Gelmiş geçmiş en sert darbeyi de indirseniz -ki bu yapılmıyor değildi- bir meleği veyahut şeytanı yaralayamazdınız, eğer elinizde Diagnium yoksa tabii.
Diagnium melek ve şeytanları yaralayabilen, kanı akmayanların kanını akıtabilen tek metaldi. Bir de Mulunium adında, Diagnium kullanıldığında dahi yaralanmayan tanrı ve tanrıçaları bile kesebilen efsanevi bir element daha olduğuna inanılsa da, gerçekliği şimdiye kadar hiçbir evrende kanıtlanamadığından tanrı ve tanrıçaların ölümsüz, şeytan ve meleklerin de sadece Diagnium ile yaralanabilir olduğu kabul görmüştü.
Axel yere indiğinde, tabandaki tozlar şeytanın kanatlarının yarattığı akımla havaya kalktı ve Éléa'nın giysilerinin kumaşına yapışarak kıyafetlerini kirletti. Kadın sinirle üzerini eliyle sildi. Joaquin adamı tiksintiyle, kaşları çatık bir şekilde süzdü ve:
"Geldi yine gönlümün şeytanı..." diye mırıldandı. Éléa kıyafetleri tozlandığı için sinirli olsa da kıkırdadı.
"Üzgünüm ama sen benim omuz meleğim bile olamazsın." Joaquin dişlerini ve çenesini sıktı.
"Buraya-"
"Hayal kırıklığına uğrayacaksın lakin seninle uğraşmaya gelmedim Joe. Bu yüzden yıkıl karşımdan." Joaquin sinirini bastırdı, son kavgaları serafların tepkisini çekmişti.

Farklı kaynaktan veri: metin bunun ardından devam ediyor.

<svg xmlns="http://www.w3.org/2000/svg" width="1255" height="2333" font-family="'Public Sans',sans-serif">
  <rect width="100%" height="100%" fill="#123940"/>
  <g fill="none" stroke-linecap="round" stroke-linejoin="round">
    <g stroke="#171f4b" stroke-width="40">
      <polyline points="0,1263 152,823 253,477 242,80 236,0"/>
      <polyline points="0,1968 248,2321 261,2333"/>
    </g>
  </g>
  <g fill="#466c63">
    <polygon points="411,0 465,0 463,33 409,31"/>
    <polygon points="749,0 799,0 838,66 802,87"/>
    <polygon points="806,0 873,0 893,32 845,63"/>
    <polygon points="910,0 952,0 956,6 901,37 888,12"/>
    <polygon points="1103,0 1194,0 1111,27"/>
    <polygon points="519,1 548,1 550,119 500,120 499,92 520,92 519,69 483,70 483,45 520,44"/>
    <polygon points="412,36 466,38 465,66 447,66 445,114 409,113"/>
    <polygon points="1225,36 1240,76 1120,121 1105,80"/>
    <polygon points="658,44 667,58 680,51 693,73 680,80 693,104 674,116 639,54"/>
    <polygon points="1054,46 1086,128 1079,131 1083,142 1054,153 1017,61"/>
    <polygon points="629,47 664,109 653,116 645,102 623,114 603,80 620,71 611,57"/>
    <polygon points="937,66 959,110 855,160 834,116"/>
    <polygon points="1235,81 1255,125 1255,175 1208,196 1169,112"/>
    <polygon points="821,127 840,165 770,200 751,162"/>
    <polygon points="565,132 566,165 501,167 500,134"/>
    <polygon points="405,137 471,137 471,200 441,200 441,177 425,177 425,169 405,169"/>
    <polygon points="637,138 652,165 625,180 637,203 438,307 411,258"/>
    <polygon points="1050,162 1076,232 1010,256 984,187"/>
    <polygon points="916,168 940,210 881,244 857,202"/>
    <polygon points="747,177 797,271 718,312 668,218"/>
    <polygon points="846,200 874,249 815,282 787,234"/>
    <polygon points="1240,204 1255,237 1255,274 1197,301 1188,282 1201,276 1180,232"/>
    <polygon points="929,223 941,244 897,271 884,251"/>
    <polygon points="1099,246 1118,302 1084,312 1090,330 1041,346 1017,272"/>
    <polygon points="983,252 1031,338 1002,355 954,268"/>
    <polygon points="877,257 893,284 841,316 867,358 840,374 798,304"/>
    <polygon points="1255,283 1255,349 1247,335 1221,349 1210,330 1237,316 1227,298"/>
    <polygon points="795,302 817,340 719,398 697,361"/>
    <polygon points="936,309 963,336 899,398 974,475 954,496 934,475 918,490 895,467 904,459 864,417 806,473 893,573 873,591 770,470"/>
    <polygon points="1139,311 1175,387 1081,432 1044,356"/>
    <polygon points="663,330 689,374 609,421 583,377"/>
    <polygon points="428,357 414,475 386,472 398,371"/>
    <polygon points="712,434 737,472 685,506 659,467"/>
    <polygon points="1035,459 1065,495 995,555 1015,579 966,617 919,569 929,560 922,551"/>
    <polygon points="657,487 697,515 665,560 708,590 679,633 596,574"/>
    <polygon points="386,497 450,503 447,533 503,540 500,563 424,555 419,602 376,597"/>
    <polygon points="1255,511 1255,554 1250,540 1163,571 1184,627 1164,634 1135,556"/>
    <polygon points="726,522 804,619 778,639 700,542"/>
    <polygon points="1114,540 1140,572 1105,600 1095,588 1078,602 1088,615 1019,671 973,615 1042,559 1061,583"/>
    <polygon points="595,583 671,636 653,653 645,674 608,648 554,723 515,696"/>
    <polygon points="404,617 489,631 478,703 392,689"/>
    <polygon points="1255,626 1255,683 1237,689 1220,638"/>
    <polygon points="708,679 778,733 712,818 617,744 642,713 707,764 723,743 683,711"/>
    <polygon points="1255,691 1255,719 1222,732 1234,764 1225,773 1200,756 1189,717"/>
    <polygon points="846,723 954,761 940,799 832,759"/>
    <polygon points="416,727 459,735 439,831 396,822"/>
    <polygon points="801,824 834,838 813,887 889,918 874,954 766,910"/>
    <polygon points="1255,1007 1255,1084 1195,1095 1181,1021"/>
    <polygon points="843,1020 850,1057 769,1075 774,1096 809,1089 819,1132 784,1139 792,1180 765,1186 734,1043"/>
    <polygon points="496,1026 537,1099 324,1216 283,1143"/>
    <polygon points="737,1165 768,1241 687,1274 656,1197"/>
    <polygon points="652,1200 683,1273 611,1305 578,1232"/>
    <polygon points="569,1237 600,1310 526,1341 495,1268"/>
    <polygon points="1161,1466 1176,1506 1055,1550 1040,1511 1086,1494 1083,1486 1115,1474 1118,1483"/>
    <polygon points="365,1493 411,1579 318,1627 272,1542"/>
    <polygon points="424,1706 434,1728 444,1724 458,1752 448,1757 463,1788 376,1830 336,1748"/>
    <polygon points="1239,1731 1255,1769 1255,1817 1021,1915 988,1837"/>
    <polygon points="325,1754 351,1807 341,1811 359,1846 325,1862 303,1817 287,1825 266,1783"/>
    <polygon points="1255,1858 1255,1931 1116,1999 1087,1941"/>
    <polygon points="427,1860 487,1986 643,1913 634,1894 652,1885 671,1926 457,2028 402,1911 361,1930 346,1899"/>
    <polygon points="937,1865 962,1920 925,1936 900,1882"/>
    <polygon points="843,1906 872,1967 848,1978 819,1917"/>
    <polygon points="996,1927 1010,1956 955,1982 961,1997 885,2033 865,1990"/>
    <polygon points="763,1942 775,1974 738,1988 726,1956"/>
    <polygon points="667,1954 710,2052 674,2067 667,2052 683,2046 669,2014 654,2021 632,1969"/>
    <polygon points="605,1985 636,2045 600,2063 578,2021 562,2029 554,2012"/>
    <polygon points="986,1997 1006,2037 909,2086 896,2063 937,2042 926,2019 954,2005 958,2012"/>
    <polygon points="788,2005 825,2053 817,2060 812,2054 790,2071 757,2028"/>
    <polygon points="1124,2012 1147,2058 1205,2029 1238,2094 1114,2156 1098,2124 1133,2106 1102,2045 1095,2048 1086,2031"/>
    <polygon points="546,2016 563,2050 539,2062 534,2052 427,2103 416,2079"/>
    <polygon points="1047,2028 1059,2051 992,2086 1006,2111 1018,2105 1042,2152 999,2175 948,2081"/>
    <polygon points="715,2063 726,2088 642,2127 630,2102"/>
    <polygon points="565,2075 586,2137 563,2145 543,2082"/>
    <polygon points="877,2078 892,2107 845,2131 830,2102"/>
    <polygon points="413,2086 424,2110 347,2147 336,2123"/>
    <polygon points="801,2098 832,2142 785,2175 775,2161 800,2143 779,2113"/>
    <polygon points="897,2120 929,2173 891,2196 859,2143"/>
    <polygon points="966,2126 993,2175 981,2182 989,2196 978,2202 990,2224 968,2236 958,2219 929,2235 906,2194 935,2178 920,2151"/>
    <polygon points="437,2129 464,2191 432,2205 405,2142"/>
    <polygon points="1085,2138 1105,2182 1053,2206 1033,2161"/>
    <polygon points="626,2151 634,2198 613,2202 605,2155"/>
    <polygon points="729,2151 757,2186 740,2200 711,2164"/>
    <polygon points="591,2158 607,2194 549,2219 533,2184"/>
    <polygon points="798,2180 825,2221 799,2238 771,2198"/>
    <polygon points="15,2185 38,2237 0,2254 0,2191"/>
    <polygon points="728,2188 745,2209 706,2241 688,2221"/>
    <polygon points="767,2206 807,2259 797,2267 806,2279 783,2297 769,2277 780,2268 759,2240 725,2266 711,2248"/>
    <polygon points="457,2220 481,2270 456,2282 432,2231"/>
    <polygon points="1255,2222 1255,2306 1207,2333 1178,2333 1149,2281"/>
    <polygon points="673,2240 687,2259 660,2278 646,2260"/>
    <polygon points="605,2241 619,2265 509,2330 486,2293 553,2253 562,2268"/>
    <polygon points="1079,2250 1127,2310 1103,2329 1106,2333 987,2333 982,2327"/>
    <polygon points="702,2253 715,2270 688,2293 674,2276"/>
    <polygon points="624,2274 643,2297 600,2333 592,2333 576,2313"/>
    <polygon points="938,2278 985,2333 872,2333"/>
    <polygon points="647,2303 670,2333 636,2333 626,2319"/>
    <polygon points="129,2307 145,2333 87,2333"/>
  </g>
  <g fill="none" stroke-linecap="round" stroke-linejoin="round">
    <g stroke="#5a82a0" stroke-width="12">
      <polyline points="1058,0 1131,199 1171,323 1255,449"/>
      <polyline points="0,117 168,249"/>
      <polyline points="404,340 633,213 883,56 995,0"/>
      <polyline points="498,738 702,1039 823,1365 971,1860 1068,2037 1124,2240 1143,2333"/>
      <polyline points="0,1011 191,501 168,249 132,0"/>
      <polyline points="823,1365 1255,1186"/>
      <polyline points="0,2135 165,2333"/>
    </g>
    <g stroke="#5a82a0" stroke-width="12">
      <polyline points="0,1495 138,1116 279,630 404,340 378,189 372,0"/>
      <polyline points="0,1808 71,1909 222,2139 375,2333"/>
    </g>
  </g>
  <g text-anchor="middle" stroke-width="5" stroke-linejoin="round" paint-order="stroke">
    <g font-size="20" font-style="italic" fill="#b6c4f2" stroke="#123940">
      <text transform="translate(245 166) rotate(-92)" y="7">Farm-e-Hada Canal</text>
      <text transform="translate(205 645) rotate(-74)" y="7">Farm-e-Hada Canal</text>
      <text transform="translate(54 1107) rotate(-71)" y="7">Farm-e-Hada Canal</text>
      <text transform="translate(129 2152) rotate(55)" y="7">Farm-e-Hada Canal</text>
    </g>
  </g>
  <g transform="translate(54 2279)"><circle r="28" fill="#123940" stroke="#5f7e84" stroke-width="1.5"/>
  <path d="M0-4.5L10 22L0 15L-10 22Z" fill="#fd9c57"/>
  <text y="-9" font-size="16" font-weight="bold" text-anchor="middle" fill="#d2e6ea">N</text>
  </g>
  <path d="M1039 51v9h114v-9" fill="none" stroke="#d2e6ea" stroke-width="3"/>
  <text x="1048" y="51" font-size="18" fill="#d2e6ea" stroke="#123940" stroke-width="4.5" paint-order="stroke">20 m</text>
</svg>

Babasıyla yeni tartışmışken tekrar sıkıntı çıkartmak niyetinde değildi Cennet'in veliahtı. Şeytanın tahriğine sessizlikle cevap verdi ki, bundan hoşlanmamıştı Axel. Araf'a bir haber vermeye gelirken eğlenmeyi de ummuştu.
Anlaşılan bu kez istediğini alamayacaktı, konuyu Cehennem'den ayrılış sebebine getirdi:
"Éléa..." dedi ve olayın muhattapının dikkatini hemen üzerine topladı.
"Ne var seni işsiz s*rtük? Araf'a yine ne b*k aramaya geldin?"
"Hadi ama! Beni gördüğüne sevinmemiş davranma, hiç gerçekçi olmuyor. Üstelik kalbimi de kırıyorsun." Axel, nefes kesici ve alaycı bir çarpık gülüşle alaycı cümlesini destekledi.
"'Kalbimi kırıyorsun.' muş! Amacıma ulaştığım için sevindim kalpsiz pislik!" Joaquin, Éléa'nın Axel'a karşı tavır koyduğunu görünce iyiden iyiye keyiflenmişti fakat Axel bunu görmüştü.
"Pişmiş kelle gibi sırıtmayı kes, melek." Axel'in alev alan kırmızı gözleri ve sert, tehditkar ses tonu birden ortaya çıktı, Joaquin'i hedefledi. Genç şeytan gözlerini kapatıp açarak gözlerini normal ela rengine çevirdi ve kendisini de, odağını da Éléa'ya döndürdü. Kendine has, vurdumduymaz olduğu kadar tehlikeli tebessümüyle "Sana bir mesaj ve görev getirdim değerli Éléa." dedi.
"Kimdenmiş o mesaj ve görev değersiz Axel?" Éléa iki elini göğsünün altında kavuşturmuş, ilgisiz ve umursamaz bir edayla adamı dinliyordu. Axel'in iyiden iyiye genişleyip çok bilmiş bir havaya bürünen gülüşü, kadının sorusuna beklediğinin aksine önemli bir yanıt alacağının belirtisiydi.
"Bizzat Cehennem'in efendisinin, şeytanın ta kendisinden."
¡|¡▪︎¡|¡
Kraliçe*: İngilizcede "kraliçe", "queen" demektir ve Éléa burada Joaquin'in ismiyle dalga geçiyor.
Elisa**: Cennet kapısında bekleyen melek.